Available Algorithms#

  • PPO: Proximal Policy Optimization with GAE

Adding a New Algorithm#

To add a new algorithm:

  1. Create a new algorithm class in embodichain/agents/rl/algo/

  2. Implement initialize_buffer(), collect_rollout(), and update() methods

  3. Register in algo/__init__.py:

from embodichain.agents.rl.algo import BaseAlgorithm, register_algo
from embodichain.agents.rl.buffer import RolloutBuffer

@register_algo("my_algo")
class MyAlgorithm(BaseAlgorithm):
    def __init__(self, cfg, policy):
        self.cfg = cfg
        self.policy = policy
        self.device = torch.device(cfg.device)
        self.buffer = None

    def initialize_buffer(self, num_steps, num_envs, obs_dim, action_dim):
        """Initialize the algorithm's buffer."""
        self.buffer = RolloutBuffer(num_steps, num_envs, obs_dim, action_dim, self.device)

    def collect_rollout(self, env, policy, obs, num_steps, on_step_callback=None):
        """Control data collection process (interact with env, fill buffer, compute advantages/returns)."""
        # Collect trajectories
        # Compute advantages/returns (e.g., GAE for on-policy algorithms)
        # Attach extras to buffer: self.buffer.set_extras({"advantages": adv, "returns": ret})
        # Return empty dict (dense logging handled in trainer)
        return {}

    def update(self):
        """Update the policy using collected data."""
        # Access extras from buffer: self.buffer._extras.get("advantages")
        # Use self.buffer to update policy
        return {"loss": 0.0}

Adding a New Policy#

To add a new policy:

  1. Create a new policy class inheriting from the Policy abstract base class

  2. Register in models/__init__.py:

from embodichain.agents.rl.models import register_policy, Policy

@register_policy("my_policy")
class MyPolicy(Policy):
    def __init__(self, obs_space, action_space, device, config):
        super().__init__()
        self.device = device
        # Initialize your networks here

    def get_action(self, obs, deterministic=False):
        ...
    def get_value(self, obs):
        ...
    def evaluate_actions(self, obs, actions):
        ...

Adding a New Environment#

To add a new RL environment:

  1. Create an environment class inheriting from EmbodiedEnv

  2. Register it with the Gymnasium registry:

from embodichain.lab.gym.utils.registration import register_env

@register_env("MyTaskRL", max_episode_steps=100, override=True)
class MyTaskEnv(EmbodiedEnv):
    cfg: MyTaskEnvCfg
    ...
  1. Use the environment ID in your JSON config:

"env": {
  "id": "MyTaskRL",
  "cfg": {
    ...
  }
}

Best Practices#

  • Device Management: Device is single-sourced from runtime.cuda. All components (trainer/algorithm/policy/env) share the same device.

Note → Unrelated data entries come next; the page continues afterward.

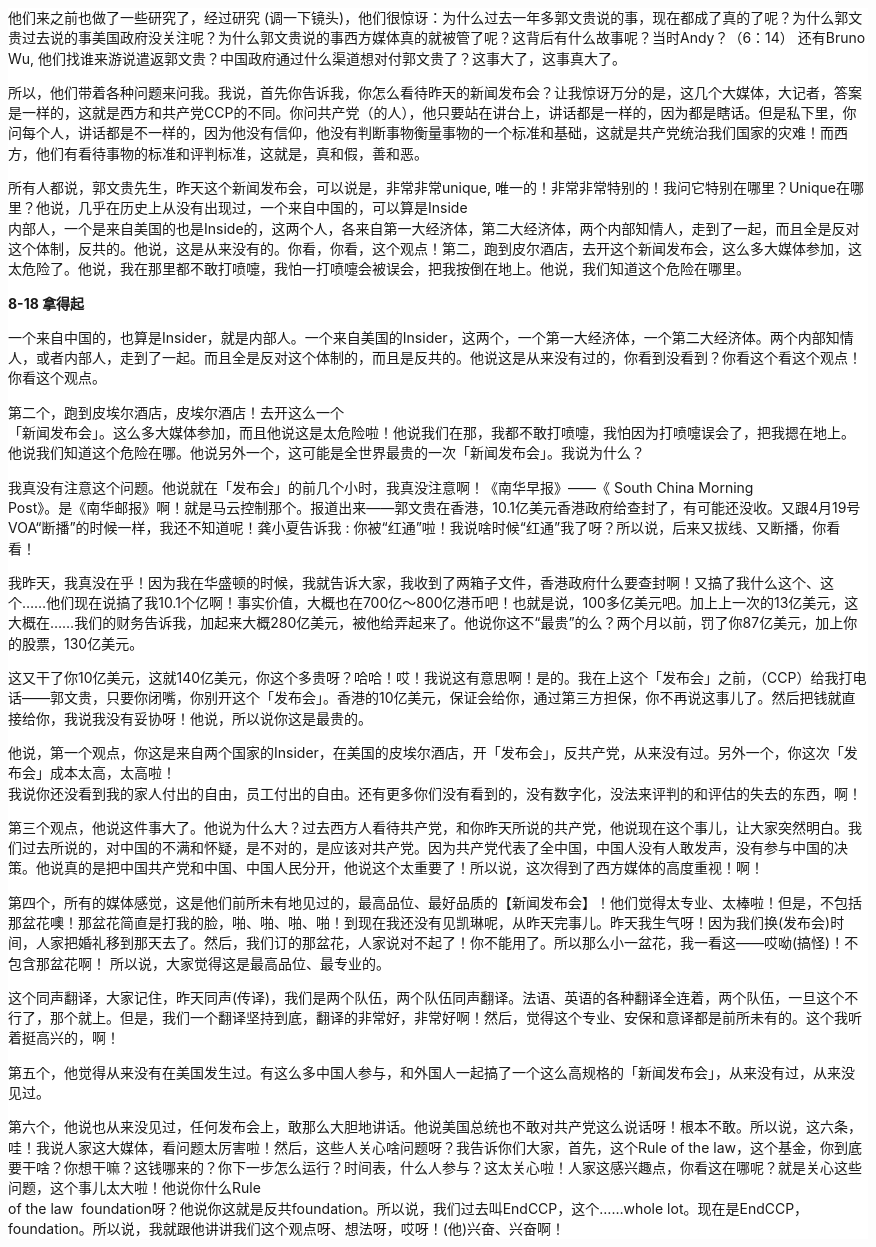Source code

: 他们来之前也做了一些研究了，经过研究 (调一下镜头)，他们很惊讶：为什么过去一年多郭文贵说的事，现在都成了真的了呢？为什么郭文贵过去说的事美国政府没关注呢？为什么郭文贵说的事西方媒体真的就被管了呢？这背后有什么故事呢？当时Andy？（6：14） 还有Bruno<br>Wu, 他们找谁来游说遣返郭文贵？中国政府通过什么渠道想对付郭文贵了？这事大了，这事真大了。


所以，他们带着各种问题来问我。我说，首先你告诉我，你怎么看待昨天的新闻发布会？让我惊讶万分的是，这几个大媒体，大记者，答案是一样的，这就是西方和共产党CCP的不同。你问共产党（的人），他只要站在讲台上，讲话都是一样的，因为都是瞎话。但是私下里，你问每个人，讲话都是不一样的，因为他没有信仰，他没有判断事物衡量事物的一个标准和基础，这就是共产党统治我们国家的灾难！而西方，他们有看待事物的标准和评判标准，这就是，真和假，善和恶。


所有人都说，郭文贵先生，昨天这个新闻发布会，可以说是，非常非常unique, 唯一的！非常非常特别的！我问它特别在哪里？Unique在哪里？他说，几乎在历史上从没有出现过，一个来自中国的，可以算是Inside<br>内部人，一个是来自美国的也是Inside的，这两个人，各来自第一大经济体，第二大经济体，两个内部知情人，走到了一起，而且全是反对这个体制，反共的。他说，这是从来没有的。你看，你看，这个观点！第二，跑到皮尔酒店，去开这个新闻发布会，这么多大媒体参加，这太危险了。他说，我在那里都不敢打喷嚏，我怕一打喷嚏会被误会，把我按倒在地上。他说，我们知道这个危险在哪里。


**8-18 拿得起**


一个来自中国的，也算是Insider，就是内部人。一个来自美国的Insider，这两个，一个第一大经济体，一个第二大经济体。两个内部知情人，或者内部人，走到了一起。而且全是反对这个体制的，而且是反共的。他说这是从来没有过的，你看到没看到？你看这个看这个观点！你看这个观点。


第二个，跑到皮埃尔酒店，皮埃尔酒店！去开这么一个<br>「新闻发布会」。这么多大媒体参加，而且他说这是太危险啦！他说我们在那，我都不敢打喷嚏，我怕因为打喷嚏误会了，把我摁在地上。他说我们知道这个危险在哪。他说另外一个，这可能是全世界最贵的一次「新闻发布会」。我说为什么？


我真没有注意这个问题。他说就在「发布会」的前几个小时，我真没注意啊！《南华早报》——《 South China Morning<br>Post》。是《南华邮报》啊！就是马云控制那个。报道出来——郭文贵在香港，10.1亿美元香港政府给查封了，有可能还没收。又跟4月19号VOA“断播”的时候一样，我还不知道呢！龚小夏告诉我 : 你被“红通”啦！我说啥时候“红通”我了呀？所以说，后来又拔线、又断播，你看看！


我昨天，我真没在乎！因为我在华盛顿的时候，我就告诉大家，我收到了两箱子文件，香港政府什么要查封啊！又搞了我什么这个、这个……他们现在说搞了我10.1个亿啊！事实价值，大概也在700亿～800亿港币吧！也就是说，100多亿美元吧。加上上一次的13亿美元，这大概在……我们的财务告诉我，加起来大概280亿美元，被他给弄起来了。他说你这不“最贵”的么？两个月以前，罚了你87亿美元，加上你的股票，130亿美元。


这又干了你10亿美元，这就140亿美元，你这个多贵呀？哈哈！哎！我说这有意思啊！是的。我在上这个「发布会」之前，（CCP）给我打电话——郭文贵，只要你闭嘴，你别开这个「发布会」。香港的10亿美元，保证会给你，通过第三方担保，你不再说这事儿了。然后把钱就直接给你，我说我没有妥协呀！他说，所以说你这是最贵的。


他说，第一个观点，你这是来自两个国家的Insider，在美国的皮埃尔酒店，开「发布会」，反共产党，从来没有过。另外一个，你这次「发布会」成本太高，太高啦！<br>我说你还没看到我的家人付出的自由，员工付出的自由。还有更多你们没有看到的，没有数字化，没法来评判的和评估的失去的东西，啊！


第三个观点，他说这件事大了。他说为什么大？过去西方人看待共产党，和你昨天所说的共产党，他说现在这个事儿，让大家突然明白。我们过去所说的，对中国的不满和怀疑，是不对的，是应该对共产党。因为共产党代表了全中国，中国人没有人敢发声，没有参与中国的决策。他说真的是把中国共产党和中国、中国人民分开，他说这个太重要了！所以说，这次得到了西方媒体的高度重视！啊！


第四个，所有的媒体感觉，这是他们前所未有地见过的，最高品位、最好品质的【新闻发布会】！他们觉得太专业、太棒啦！但是，不包括那盆花噢！那盆花简直是打我的脸，啪、啪、啪、啪！到现在我还没有见凯琳呢，从昨天完事儿。昨天我生气呀！因为我们换(发布会)时间，人家把婚礼移到那天去了。然后，我们订的那盆花，人家说对不起了！你不能用了。所以那么小一盆花，我一看这——哎呦(搞怪)！不包含那盆花啊！ 所以说，大家觉得这是最高品位、最专业的。


这个同声翻译，大家记住，昨天同声(传译)，我们是两个队伍，两个队伍同声翻译。法语、英语的各种翻译全连着，两个队伍，一旦这个不行了，那个就上。但是，我们一个翻译坚持到底，翻译的非常好，非常好啊！然后，觉得这个专业、安保和意译都是前所未有的。这个我听着挺高兴的，啊！


第五个，他觉得从来没有在美国发生过。有这么多中国人参与，和外国人一起搞了一个这么高规格的「新闻发布会」，从来没有过，从来没见过。


第六个，他说也从来没见过，任何发布会上，敢那么大胆地讲话。他说美国总统也不敢对共产党这么说话呀！根本不敢。所以说，这六条，哇！我说人家这大媒体，看问题太厉害啦！然后，这些人关心啥问题呀？我告诉你们大家，首先，这个Rule of the law，这个基金，你到底要干啥？你想干嘛？这钱哪来的？你下一步怎么运行？时间表，什么人参与？这太关心啦！人家这感兴趣点，你看这在哪呢？就是关心这些问题，这个事儿太大啦！他说你什么Rule<br>of the law  foundation呀？他说你这就是反共foundation。所以说，我们过去叫EndCCP，这个……whole lot。现在是EndCCP，foundation。所以说，我就跟他讲讲我们这个观点呀、想法呀，哎呀！(他)兴奋、兴奋啊！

  • Action Scaling: Keep action scaling in the environment, not in the policy.

  • Observation Format: Environments should provide consistent observation shape/types (torch.float32) and a single done = terminated | truncated.

  • Algorithm Interface: Algorithms must implement initialize_buffer(), collect_rollout(), and update() methods. The algorithm completely controls data collection and buffer management.

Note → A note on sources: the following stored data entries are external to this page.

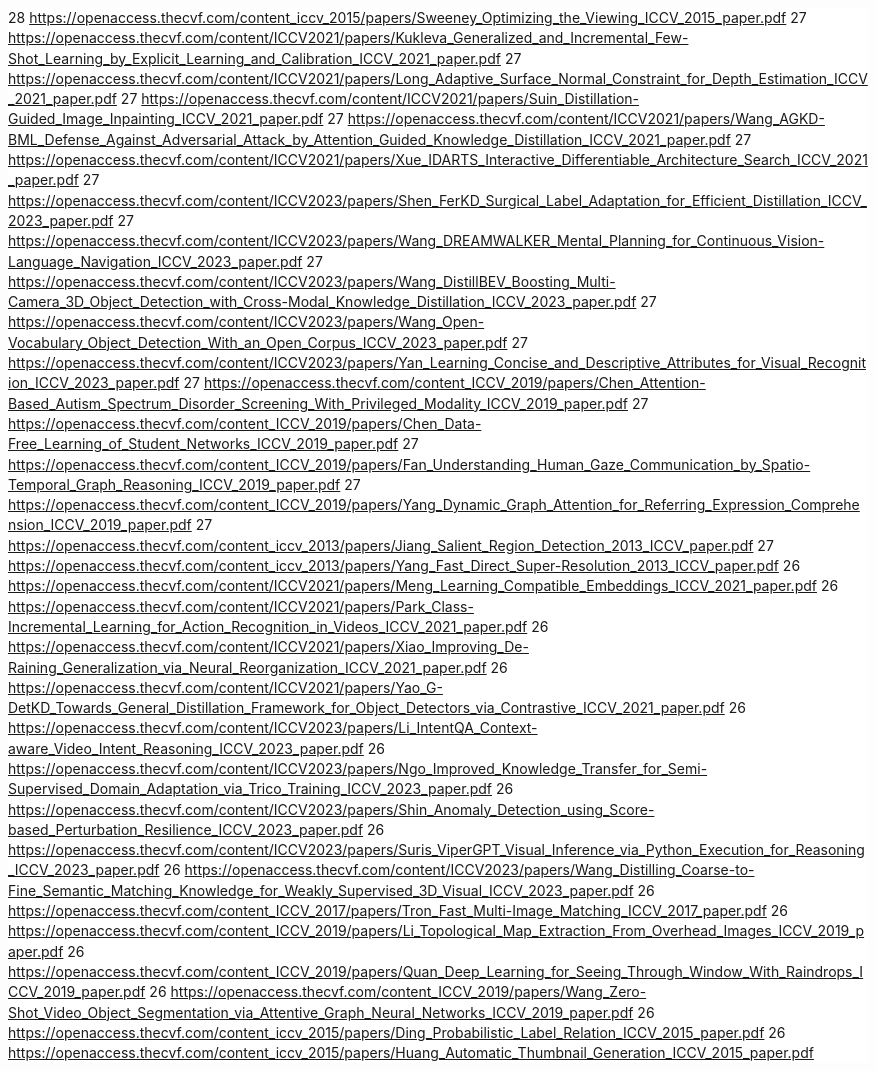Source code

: 28 https://openaccess.thecvf.com/content_iccv_2015/papers/Sweeney_Optimizing_the_Viewing_ICCV_2015_paper.pdf
27 https://openaccess.thecvf.com/content/ICCV2021/papers/Kukleva_Generalized_and_Incremental_Few-Shot_Learning_by_Explicit_Learning_and_Calibration_ICCV_2021_paper.pdf
27 https://openaccess.thecvf.com/content/ICCV2021/papers/Long_Adaptive_Surface_Normal_Constraint_for_Depth_Estimation_ICCV_2021_paper.pdf
27 https://openaccess.thecvf.com/content/ICCV2021/papers/Suin_Distillation-Guided_Image_Inpainting_ICCV_2021_paper.pdf
27 https://openaccess.thecvf.com/content/ICCV2021/papers/Wang_AGKD-BML_Defense_Against_Adversarial_Attack_by_Attention_Guided_Knowledge_Distillation_ICCV_2021_paper.pdf
27 https://openaccess.thecvf.com/content/ICCV2021/papers/Xue_IDARTS_Interactive_Differentiable_Architecture_Search_ICCV_2021_paper.pdf
27 https://openaccess.thecvf.com/content/ICCV2023/papers/Shen_FerKD_Surgical_Label_Adaptation_for_Efficient_Distillation_ICCV_2023_paper.pdf
27 https://openaccess.thecvf.com/content/ICCV2023/papers/Wang_DREAMWALKER_Mental_Planning_for_Continuous_Vision-Language_Navigation_ICCV_2023_paper.pdf
27 https://openaccess.thecvf.com/content/ICCV2023/papers/Wang_DistillBEV_Boosting_Multi-Camera_3D_Object_Detection_with_Cross-Modal_Knowledge_Distillation_ICCV_2023_paper.pdf
27 https://openaccess.thecvf.com/content/ICCV2023/papers/Wang_Open-Vocabulary_Object_Detection_With_an_Open_Corpus_ICCV_2023_paper.pdf
27 https://openaccess.thecvf.com/content/ICCV2023/papers/Yan_Learning_Concise_and_Descriptive_Attributes_for_Visual_Recognition_ICCV_2023_paper.pdf
27 https://openaccess.thecvf.com/content_ICCV_2019/papers/Chen_Attention-Based_Autism_Spectrum_Disorder_Screening_With_Privileged_Modality_ICCV_2019_paper.pdf
27 https://openaccess.thecvf.com/content_ICCV_2019/papers/Chen_Data-Free_Learning_of_Student_Networks_ICCV_2019_paper.pdf
27 https://openaccess.thecvf.com/content_ICCV_2019/papers/Fan_Understanding_Human_Gaze_Communication_by_Spatio-Temporal_Graph_Reasoning_ICCV_2019_paper.pdf
27 https://openaccess.thecvf.com/content_ICCV_2019/papers/Yang_Dynamic_Graph_Attention_for_Referring_Expression_Comprehension_ICCV_2019_paper.pdf
27 https://openaccess.thecvf.com/content_iccv_2013/papers/Jiang_Salient_Region_Detection_2013_ICCV_paper.pdf
27 https://openaccess.thecvf.com/content_iccv_2013/papers/Yang_Fast_Direct_Super-Resolution_2013_ICCV_paper.pdf
26 https://openaccess.thecvf.com/content/ICCV2021/papers/Meng_Learning_Compatible_Embeddings_ICCV_2021_paper.pdf
26 https://openaccess.thecvf.com/content/ICCV2021/papers/Park_Class-Incremental_Learning_for_Action_Recognition_in_Videos_ICCV_2021_paper.pdf
26 https://openaccess.thecvf.com/content/ICCV2021/papers/Xiao_Improving_De-Raining_Generalization_via_Neural_Reorganization_ICCV_2021_paper.pdf
26 https://openaccess.thecvf.com/content/ICCV2021/papers/Yao_G-DetKD_Towards_General_Distillation_Framework_for_Object_Detectors_via_Contrastive_ICCV_2021_paper.pdf
26 https://openaccess.thecvf.com/content/ICCV2023/papers/Li_IntentQA_Context-aware_Video_Intent_Reasoning_ICCV_2023_paper.pdf
26 https://openaccess.thecvf.com/content/ICCV2023/papers/Ngo_Improved_Knowledge_Transfer_for_Semi-Supervised_Domain_Adaptation_via_Trico_Training_ICCV_2023_paper.pdf
26 https://openaccess.thecvf.com/content/ICCV2023/papers/Shin_Anomaly_Detection_using_Score-based_Perturbation_Resilience_ICCV_2023_paper.pdf
26 https://openaccess.thecvf.com/content/ICCV2023/papers/Suris_ViperGPT_Visual_Inference_via_Python_Execution_for_Reasoning_ICCV_2023_paper.pdf
26 https://openaccess.thecvf.com/content/ICCV2023/papers/Wang_Distilling_Coarse-to-Fine_Semantic_Matching_Knowledge_for_Weakly_Supervised_3D_Visual_ICCV_2023_paper.pdf
26 https://openaccess.thecvf.com/content_ICCV_2017/papers/Tron_Fast_Multi-Image_Matching_ICCV_2017_paper.pdf
26 https://openaccess.thecvf.com/content_ICCV_2019/papers/Li_Topological_Map_Extraction_From_Overhead_Images_ICCV_2019_paper.pdf
26 https://openaccess.thecvf.com/content_ICCV_2019/papers/Quan_Deep_Learning_for_Seeing_Through_Window_With_Raindrops_ICCV_2019_paper.pdf
26 https://openaccess.thecvf.com/content_ICCV_2019/papers/Wang_Zero-Shot_Video_Object_Segmentation_via_Attentive_Graph_Neural_Networks_ICCV_2019_paper.pdf
26 https://openaccess.thecvf.com/content_iccv_2015/papers/Ding_Probabilistic_Label_Relation_ICCV_2015_paper.pdf
26 https://openaccess.thecvf.com/content_iccv_2015/papers/Huang_Automatic_Thumbnail_Generation_ICCV_2015_paper.pdf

  • Reward Components: Organize reward components in info["rewards"] dictionary and metrics in info["metrics"] dictionary. The trainer performs dense per-step logging directly from environment info.

  • Configuration: Use JSON for all hyperparameters. This makes experiments reproducible and easy to track.

  • Logging: Metrics are automatically logged to TensorBoard and Weights & Biases. Check outputs/<exp_name>/logs/ for TensorBoard logs.

  • Checkpoints: Regular checkpoints are saved to outputs/<exp_name>/checkpoints/. Use these to resume training or evaluate policies.